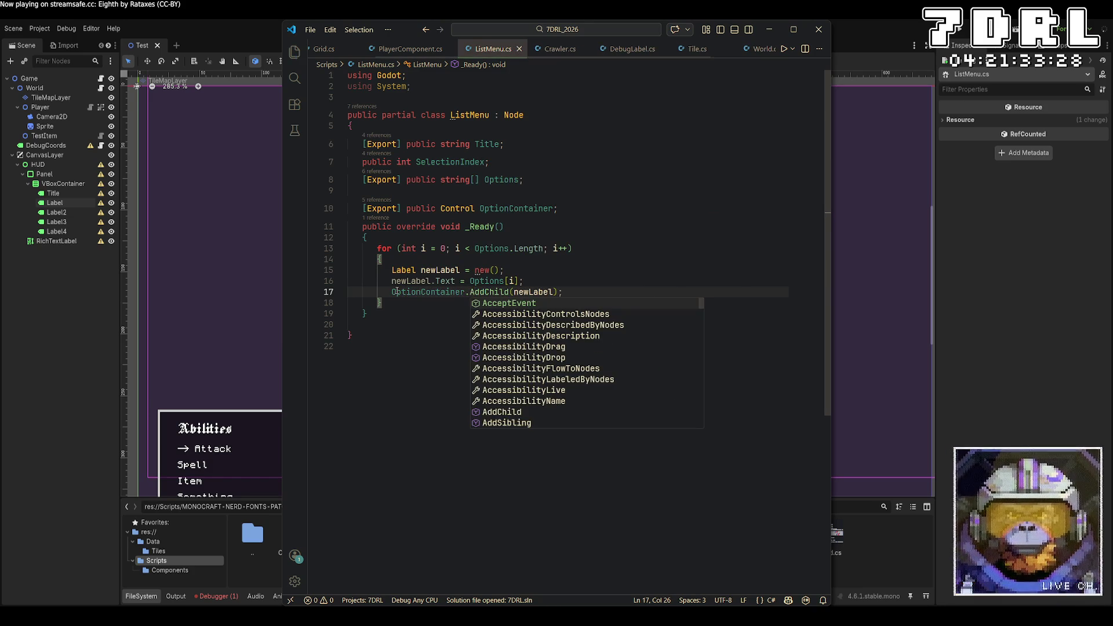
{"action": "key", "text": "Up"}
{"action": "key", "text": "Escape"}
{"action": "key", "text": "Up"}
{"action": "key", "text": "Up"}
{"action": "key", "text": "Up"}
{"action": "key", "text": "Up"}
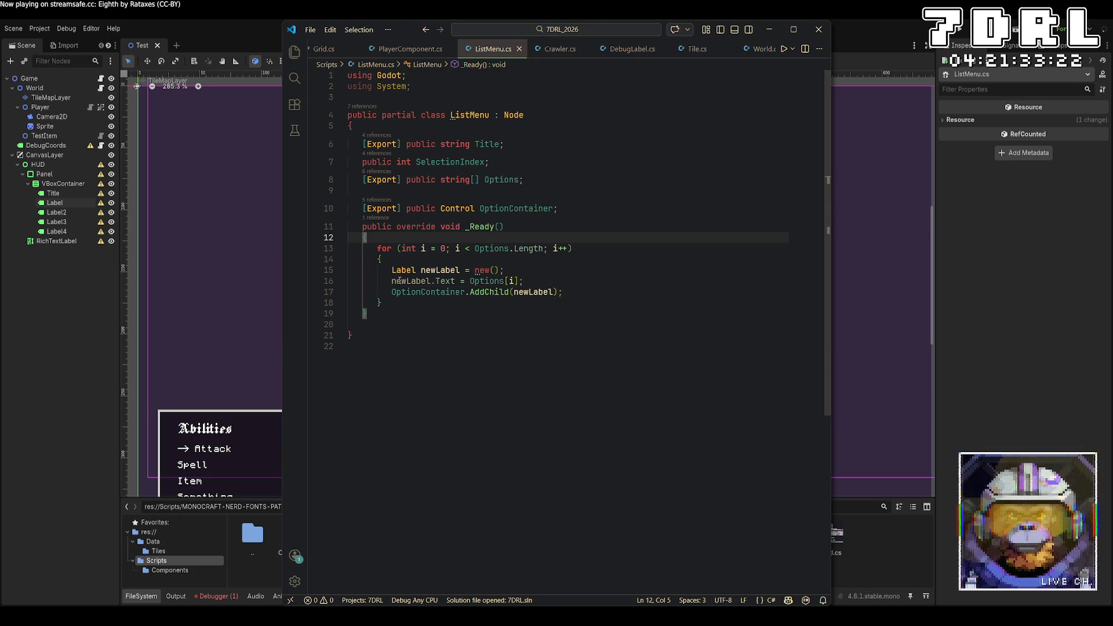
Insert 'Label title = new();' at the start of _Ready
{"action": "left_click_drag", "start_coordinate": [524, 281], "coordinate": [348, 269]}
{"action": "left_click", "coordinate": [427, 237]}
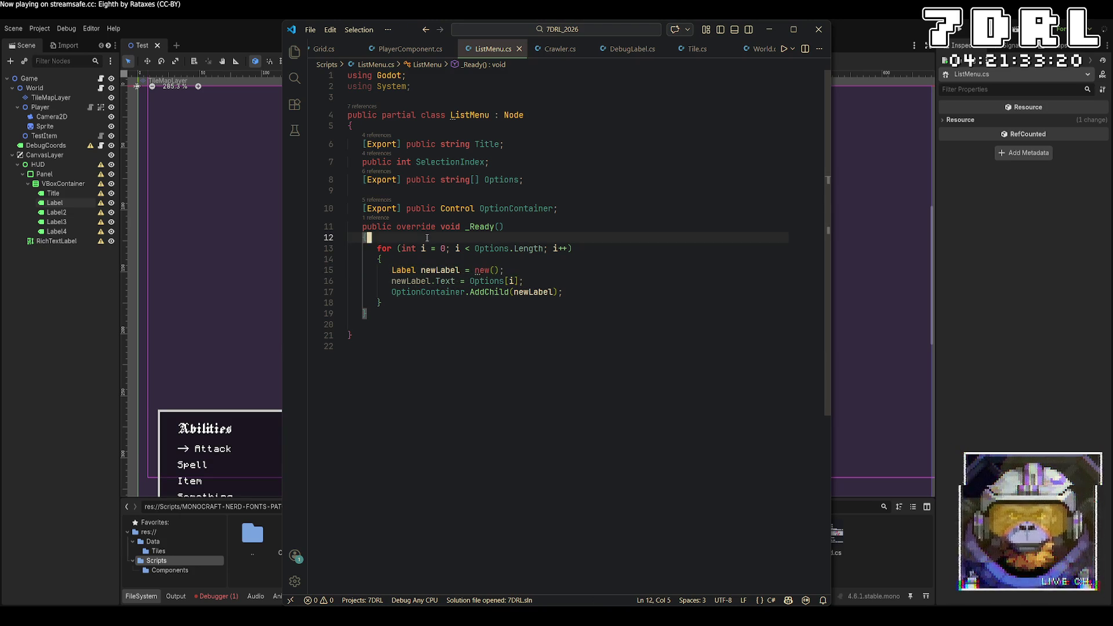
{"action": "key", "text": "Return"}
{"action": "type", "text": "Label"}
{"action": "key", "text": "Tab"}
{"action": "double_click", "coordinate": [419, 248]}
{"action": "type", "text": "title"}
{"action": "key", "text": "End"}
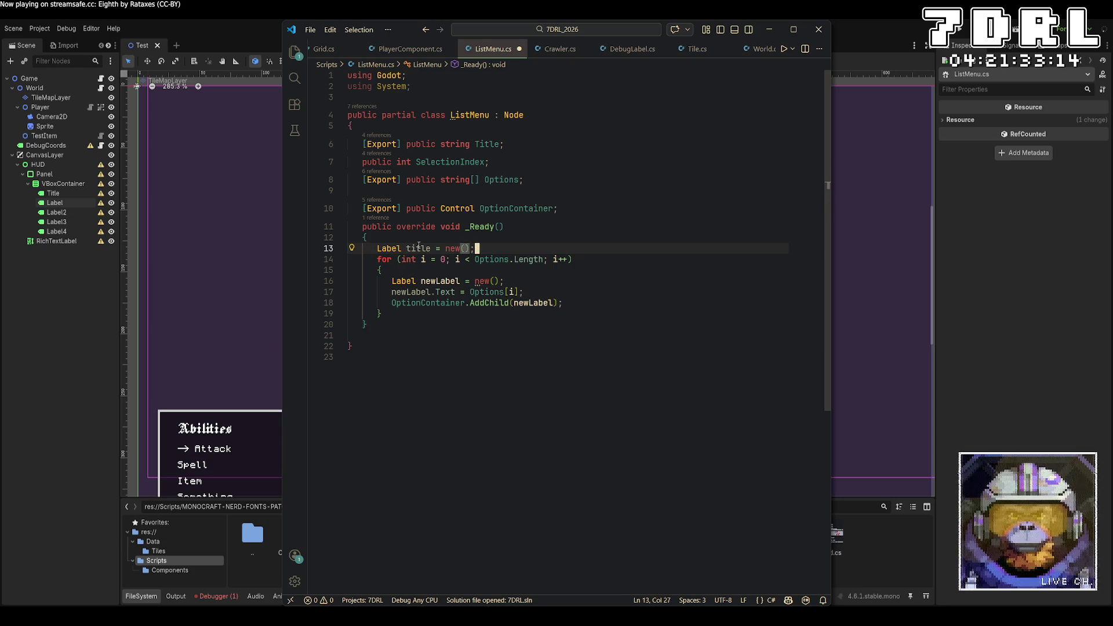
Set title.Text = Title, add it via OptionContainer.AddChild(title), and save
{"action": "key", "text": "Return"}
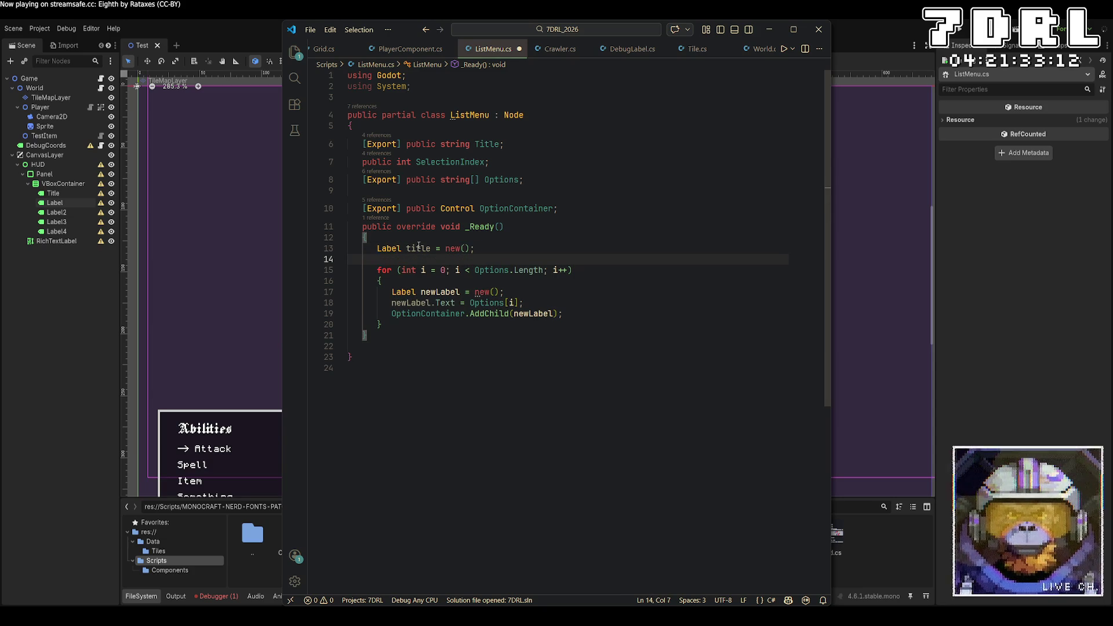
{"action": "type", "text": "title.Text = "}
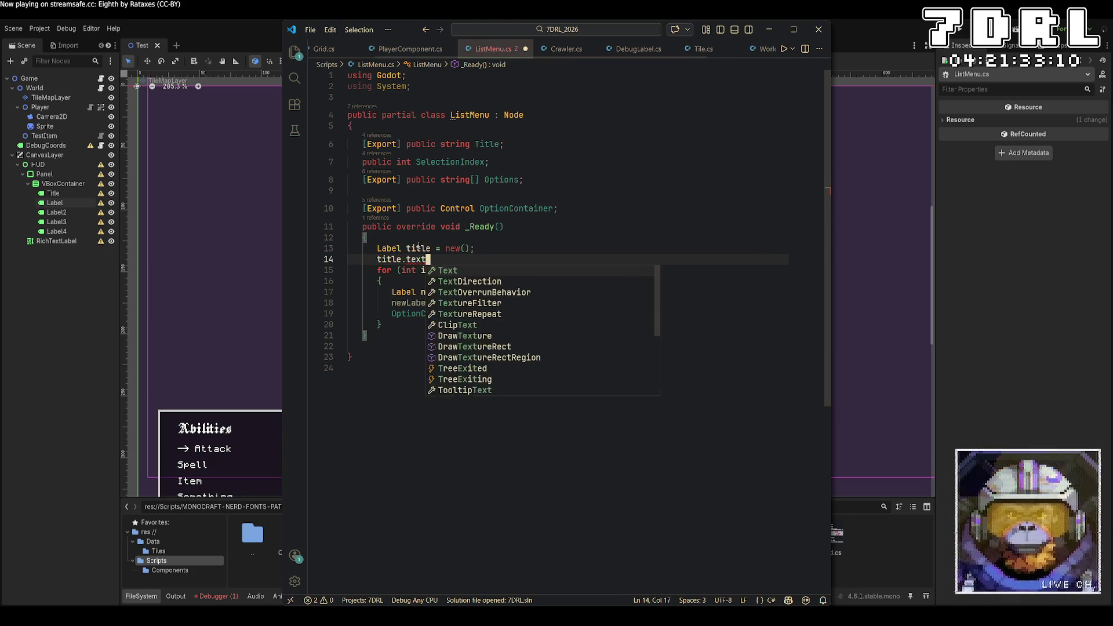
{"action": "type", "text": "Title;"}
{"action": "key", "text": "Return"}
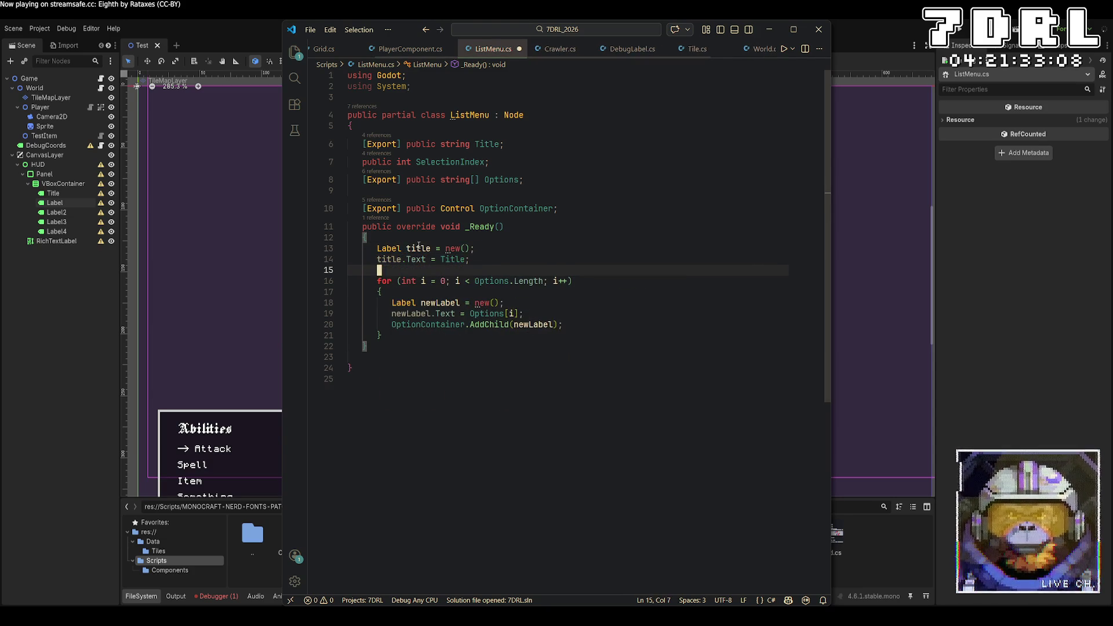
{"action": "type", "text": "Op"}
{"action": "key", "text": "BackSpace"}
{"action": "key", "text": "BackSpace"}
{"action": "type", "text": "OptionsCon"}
───
Task statement:
Scan the lines above for "coordinate", then copy every one that has it.

Task answer:
{"action": "left_click_drag", "start_coordinate": [524, 281], "coordinate": [348, 269]}
{"action": "left_click", "coordinate": [427, 237]}
{"action": "double_click", "coordinate": [419, 248]}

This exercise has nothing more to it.